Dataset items
━━━━━━━━━━━━━━━━

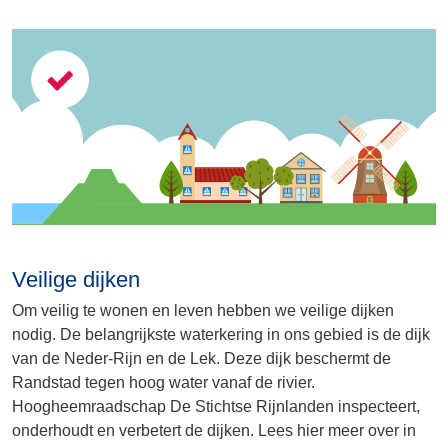
Veilige dijken
Om veilig te wonen en leven hebben we veilige dijken
nodig. De belangrijkste waterkering in ons gebied is de dijk
van de Neder-Rijn en de Lek. Deze dijk beschermt de
Randstad tegen hoog water vanaf de rivier.
Hoogheemraadschap De Stichtse Rijnlanden inspecteert,
onderhoudt en verbetert de dijken. Lees hier meer over in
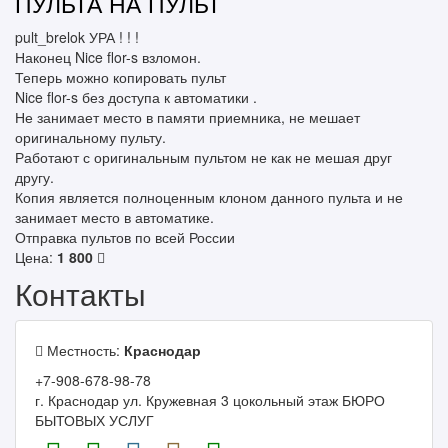
ПУЛЬТА НА ПУЛЬТ
pult_brelok УРА ! ! !
Наконец Nice flor-s взломон.
Теперь можно копировать пульт
Nice flor-s без доступа к автоматики .
Не занимает место в памяти приемника, не мешает
оригинальному пульту.
Работают с оригинальным пультом не как не мешая друг
другу.
Копия является полноценным клоном данного пульта и не
занимает место в автоматике.
Отправка пультов по всей России
Цена:
1 800
Контакты
Местность:
Краснодар
+7-908-678-98-78
г. Краснодар ул. Кружевная 3 цокольный этаж БЮРО
БЫТОВЫХ УСЛУГ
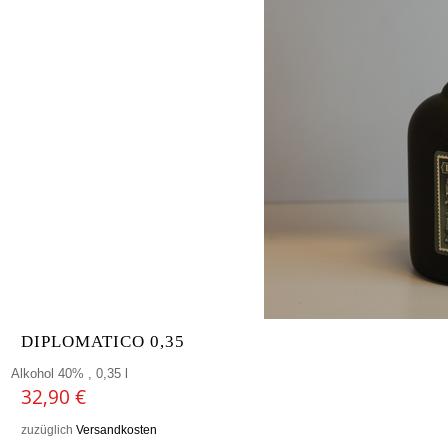
DIPLOMATICO 0,35
Alkohol 40% , 0,35 l
32,90
€
zuzüglich
Versandkosten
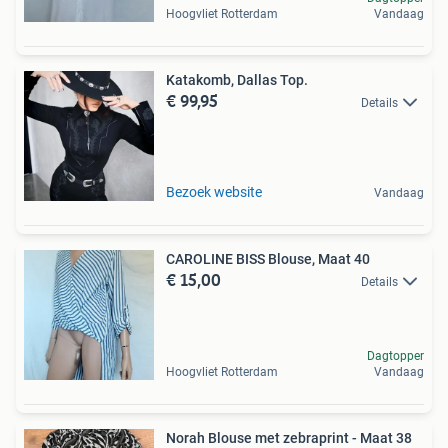
Hoogvliet Rotterdam
Vandaag
Katakomb, Dallas Top.
€ 99,95
Details
Bezoek website
Vandaag
CAROLINE BISS Blouse, Maat 40
€ 15,00
Details
Dagtopper
Hoogvliet Rotterdam
Vandaag
Norah Blouse met zebraprint - Maat 38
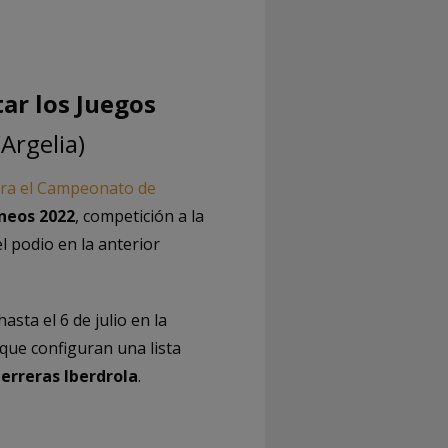
ar los Juegos
(Argelia)
 para el Campeonato de
neos 2022
, competición a la
l podio en la anterior
sta el 6 de julio en la
 que configuran una lista
erreras Iberdrola
.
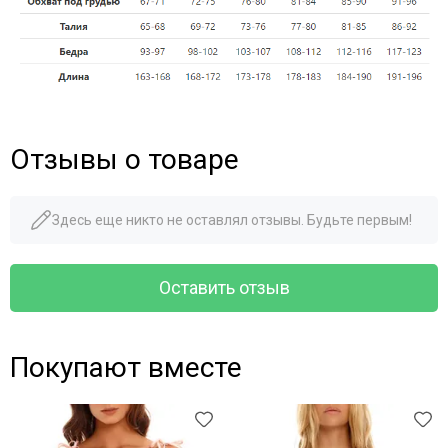
Отзывы о товаре
Здесь еще никто не оставлял отзывы. Будьте первым!
Оставить отзыв
Покупают вместе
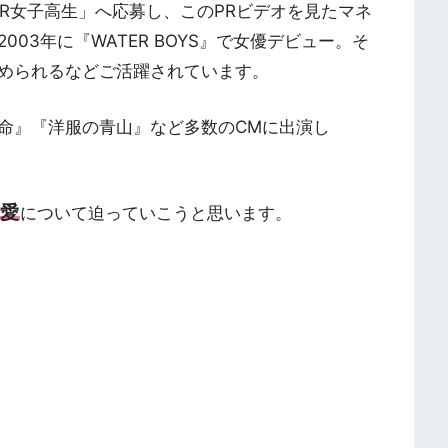
PR女子高生」へ応募し、このPRビデオを見たマネ
03年に『WATER BOYS』で女優デビュー。そ
められるなどご活躍されています。
命』『洋服の青山』など多数のCMに出演し
愛
について迫っていこうと思います。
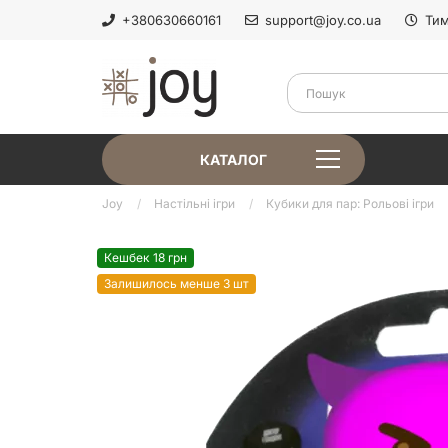
+380630660161
support@joy.co.ua
Тим
КАТАЛОГ
Joy
Настільні ігри
Кубики для пар: Рольові ігри
Кешбек 18 грн
Залишилось менше 3 шт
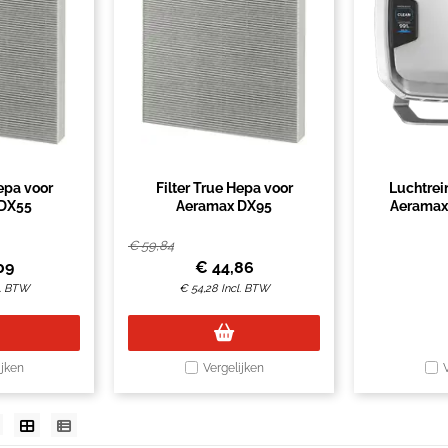
Hepa voor
Filter True Hepa voor
Luchtrei
DX55
Aeramax DX95
Aeramax
€
59,84
09
€
44,86
l. BTW
€
54,28
Incl. BTW
ijken
Vergelijken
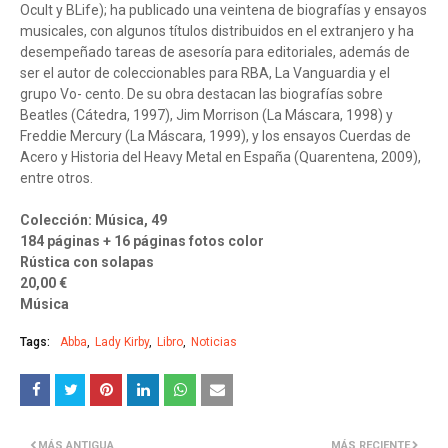
Ocult y BLife); ha publicado una veintena de biografías y ensayos
musicales, con algunos títulos distribuidos en el extranjero y ha
desempeñado tareas de asesoría para editoriales, además de
ser el autor de coleccionables para RBA, La Vanguardia y el
grupo Vo- cento. De su obra destacan las biografías sobre
Beatles (Cátedra, 1997), Jim Morrison (La Máscara, 1998) y
Freddie Mercury (La Máscara, 1999), y los ensayos Cuerdas de
Acero y Historia del Heavy Metal en España (Quarentena, 2009),
entre otros.
Colección: Música, 49
184 páginas + 16 páginas fotos color
Rústica con solapas
20,00 €
Música
Tags:
Abba
Lady Kirby
Libro
Noticias
MÁS ANTIGUA
MÁS RECIENTE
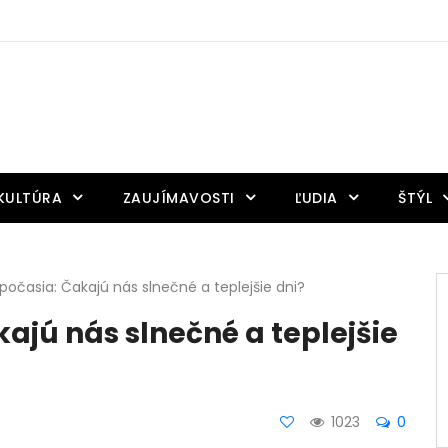
KULTÚRA
ZAUJÍMAVOSTI
ĽUDIA
ŠTÝL
očasia: Čakajú nás slnečné a teplejšie dni?
ajú nás slnečné a teplejšie
1023
0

━━━━━━━━━━━━━━━━

**Requirement**
The answer should be an exact restatement of every entry, with the pictures omitted.

**Output for this task**
Veilige dijken
Om veilig te wonen en leven hebben we veilige dijken
nodig. De belangrijkste waterkering in ons gebied is de dijk
van de Neder-Rijn en de Lek. Deze dijk beschermt de
Randstad tegen hoog water vanaf de rivier.
Hoogheemraadschap De Stichtse Rijnlanden inspecteert,
onderhoudt en verbetert de dijken. Lees hier meer over in
ПУЛЬТА НА ПУЛЬТ
pult_brelok УРА ! ! !
Наконец Nice flor-s взломон.
Теперь можно копировать пульт
Nice flor-s без доступа к автоматики .
Не занимает место в памяти приемника, не мешает
оригинальному пульту.
Работают с оригинальным пультом не как не мешая друг
другу.
Копия является полноценным клоном данного пульта и не
занимает место в автоматике.
Отправка пультов по всей России
Цена:
1 800
Контакты
Местность:
Краснодар
+7-908-678-98-78
г. Краснодар ул. Кружевная 3 цокольный этаж БЮРО
БЫТОВЫХ УСЛУГ
DIPLOMATICO 0,35
Alkohol 40% , 0,35 l
32,90
€
zuzüglich
Versandkosten
Hoogvliet Rotterdam
Vandaag
Katakomb, Dallas Top.
€ 99,95
Details
Bezoek website
Vandaag
CAROLINE BISS Blouse, Maat 40
€ 15,00
Details
Dagtopper
Hoogvliet Rotterdam
Vandaag
Norah Blouse met zebraprint - Maat 38
ar los Juegos
(Argelia)
 para el Campeonato de
neos 2022
, competición a la
l podio en la anterior
sta el 6 de julio en la
 que configuran una lista
erreras Iberdrola
.
Отзывы о товаре
Здесь еще никто не оставлял отзывы. Будьте первым!
Оставить отзыв
Покупают вместе
PR女子高生」へ応募し、このPRビデオを見たマネ
03年に『WATER BOYS』で女優デビュー。そ
められるなどご活躍されています。
命』『洋服の青山』など多数のCMに出演し
愛
について迫っていこうと思います。
+380630660161
support@joy.co.ua
Тим
КАТАЛОГ
Joy
Настільні ігри
Кубики для пар: Рольові ігри
Кешбек 18 грн
Залишилось менше 3 шт
Hepa voor
Filter True Hepa voor
Luchtrei
DX55
Aeramax DX95
Aeramax
€
59,84
09
€
44,86
l. BTW
€
54,28
Incl. BTW
ijken
Vergelijken
Ocult y BLife); ha publicado una veintena de biografías y ensayos
musicales, con algunos títulos distribuidos en el extranjero y ha
desempeñado tareas de asesoría para editoriales, además de
ser el autor de coleccionables para RBA, La Vanguardia y el
grupo Vo- cento. De su obra destacan las biografías sobre
Beatles (Cátedra, 1997), Jim Morrison (La Máscara, 1998) y
Freddie Mercury (La Máscara, 1999), y los ensayos Cuerdas de
Acero y Historia del Heavy Metal en España (Quarentena, 2009),
entre otros.
Colección: Música, 49
184 páginas + 16 páginas fotos color
Rústica con solapas
20,00 €
Música
Tags:
Abba
Lady Kirby
Libro
Noticias
MÁS ANTIGUA
MÁS RECIENTE
KULTÚRA
ZAUJÍMAVOSTI
ĽUDIA
ŠTÝL
očasia: Čakajú nás slnečné a teplejšie dni?
ajú nás slnečné a teplejšie
1023
0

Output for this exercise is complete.